Installs Without User Consent
A PC
user should have an understanding of, and control over, all software
installed on his or her machine. Downloadable and Web-based applications
must obtain user consent before they can legally be installed on a user's
PC. If a program does not ask the user's permission and does not present
an End-User License Agreement (EULA) detailing the agreement, then the
vendor of the program has not obtained consent. A user may consent to
installation by clicking a button labeled "Yes" or
"Install" or "I Agree". If the application displays a
message requesting the user's consent but installs regardless of how the
user responds to the request, that program has not obtained user consent.
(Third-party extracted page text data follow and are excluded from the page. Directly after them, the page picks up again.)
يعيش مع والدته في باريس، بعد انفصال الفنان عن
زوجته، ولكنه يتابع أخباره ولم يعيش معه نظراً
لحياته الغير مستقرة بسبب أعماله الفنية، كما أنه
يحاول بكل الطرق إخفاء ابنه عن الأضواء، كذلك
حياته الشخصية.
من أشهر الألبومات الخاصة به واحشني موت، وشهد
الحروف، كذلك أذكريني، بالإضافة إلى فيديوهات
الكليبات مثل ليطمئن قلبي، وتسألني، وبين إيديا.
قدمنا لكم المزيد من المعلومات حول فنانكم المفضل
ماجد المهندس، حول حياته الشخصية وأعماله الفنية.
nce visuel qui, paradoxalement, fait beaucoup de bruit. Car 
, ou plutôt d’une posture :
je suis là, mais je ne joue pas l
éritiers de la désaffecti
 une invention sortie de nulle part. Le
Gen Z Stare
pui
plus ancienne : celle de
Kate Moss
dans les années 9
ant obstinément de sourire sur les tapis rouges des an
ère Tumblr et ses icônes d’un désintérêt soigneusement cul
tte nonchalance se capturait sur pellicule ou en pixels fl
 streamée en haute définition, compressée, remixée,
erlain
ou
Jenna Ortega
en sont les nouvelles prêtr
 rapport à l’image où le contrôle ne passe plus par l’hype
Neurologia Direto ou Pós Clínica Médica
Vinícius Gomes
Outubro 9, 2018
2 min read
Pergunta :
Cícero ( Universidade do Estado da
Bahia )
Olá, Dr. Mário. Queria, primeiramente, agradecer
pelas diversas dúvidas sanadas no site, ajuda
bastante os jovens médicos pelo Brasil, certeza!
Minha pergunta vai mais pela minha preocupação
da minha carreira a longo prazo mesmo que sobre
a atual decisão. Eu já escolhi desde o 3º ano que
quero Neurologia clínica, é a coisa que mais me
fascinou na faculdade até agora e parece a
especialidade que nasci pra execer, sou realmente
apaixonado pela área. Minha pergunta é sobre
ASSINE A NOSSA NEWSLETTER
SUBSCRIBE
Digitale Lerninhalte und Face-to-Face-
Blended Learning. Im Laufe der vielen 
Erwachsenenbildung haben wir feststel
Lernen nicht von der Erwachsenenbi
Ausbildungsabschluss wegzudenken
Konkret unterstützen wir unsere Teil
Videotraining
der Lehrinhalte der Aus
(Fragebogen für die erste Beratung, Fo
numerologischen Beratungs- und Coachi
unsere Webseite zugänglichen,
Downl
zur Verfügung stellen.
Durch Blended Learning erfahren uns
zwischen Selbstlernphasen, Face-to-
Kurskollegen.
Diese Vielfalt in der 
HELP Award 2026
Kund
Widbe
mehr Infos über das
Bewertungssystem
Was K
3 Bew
In short, all downloadable and Web-based applications must clearly
request the user's consent before installing any software on the user's
PC.
Inadequate Uninstall Procedures
All
applications installed on a user's PC should have a clear and simple
method of uninstallation. For instance, every installed software
application should be visible in Windows "Add or Remove
Programs" control panel. The panel allows PC users to easily select
and remove unwanted software. If a program is installed on your PC but
cannot be removed with the Add or Remove Programs panel, it should have
its own "Uninstall" icon visible in the program's folder or in
the Start Menu. If the user struggles to uninstall a piece of software
because the vendor has not provided at least one clear and simple method
of uninstallation, that software has not provided adequate uninstall
procedures.
Insufficient Privacy Disclosure and
Consent
All software applications must disclose
potential privacy risks to the user and obtain user consent in a clear
and logical manner. An End-User License Agreement (EULA) informs the user
of what they agree to upon installing a piece of software. The EULA
should point out any methods of data gathering and behavior monitoring.
If the application monitors Web usage or logs visited URLs, or installs
other software bundled with the application, the EULA should inform the
user of that functionality before the user can install the application.
If the application installs onto the user's machine without disclosing
all potential privacy risks, the vendor has not provided sufficient
disclosure or effectively requested consent. The user cannot consent to
installing a piece of software that has hidden functionality.
Furthermore, if the software allows the user to give consent in an
illogical manner (for example, by clicking "No" or
"Cancel"), the application has not provided a viable means of
giving consent.
Uses Excessive System
Resources
Whether they are poorly designed or
intentionally malicious, these programs hog a PC's memory and monopolize
CPU processing time. This often results in your system becoming
noticeably slow and may cause other programs to crash or function
unexpectedly. A large number of Trojan horse programs and worms overuse
system resources intentionally, while other applications simply contain
programming errors and memory leaks that result in the degradation of
system performance or undesirable system behavior.